Life Advice; April 24 2023

I’ve been thinking recently about how much of myself I put into my books. Or, more specifically, how every character I’ve ever written into a book with too much me in them has been called unrealistic.

If you know anything about the publishing world, you know that one of the biggest things agents and publishers look for in a book are the stakes. What happens if your protagonist fails is the most important thing to any plot. There are big-picture stakes, like ‘the world will end if X doesn’t happen by Y’, but then there are personal stakes. ‘The protagonist will lose Z if the world ends.’

Because, y’know. The world ending isn’t enough.

That’s where people have taken issue with some of my protagonists. They don’t have enough going on in their ‘personal stakes’ storyline. This was especially prevalent in the notes about Kanae and Lysander, from The Rebirth of Qistedei and Neon Bethel respectively.
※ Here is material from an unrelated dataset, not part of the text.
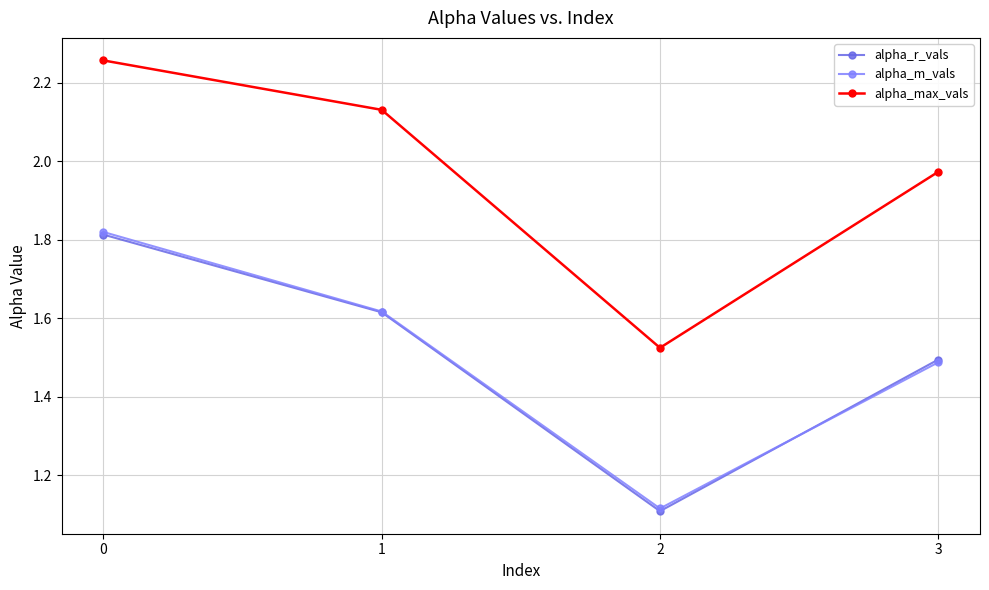

Which series has the widest spread of values?

alpha_max_vals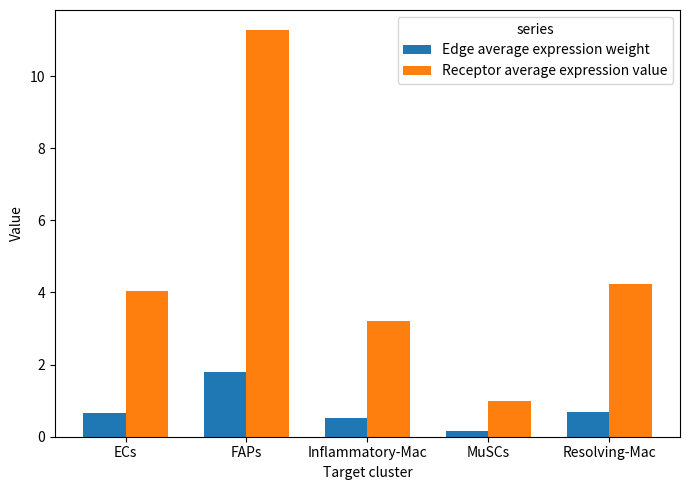

Which series has the largest range (max minus min)?

Receptor average expression value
Kanae’s country is at war with itself and she’d do anything to stop it, so she jumps at the first opportunity she sees. Beta readers asked me why. ‘Her country’s been in the middle of a civil war since before she was born – why does she care?’

Lysander’s marriage falls apart and he’s drifting, looking for purpose. As he does so, he almost-compulsively helps everyone he happens upon, just because he’s in a position to help. ‘But why? What’s in it for him?’

I really struggled with those notes, because initially, the reason was… Why wouldn’t they?

But it sparked a lot of introspection, had me questioning why I do the things I do too. Altruism for altruism’s sake can be a major flaw when it becomes self-destructive. If I’m going to write a character like that, I have to really lean into how toxic that can be for oneself, or risk writing a completely unrealistic character.

Which is kind of when I realized how much more effort I need to put into taking care of myself.

It’s good to take care of others. Helping is wonderful. But it should never be at your own expense, to your detriment. It’s a lesson I keep having to forcibly relearn.

So if you’re like me and you tried putting some of yourself into a character you write, really ask yourself why readers react to them the way they do. Don’t hold back on flaws. You won’t just become a better writer; you’ll become a better person too.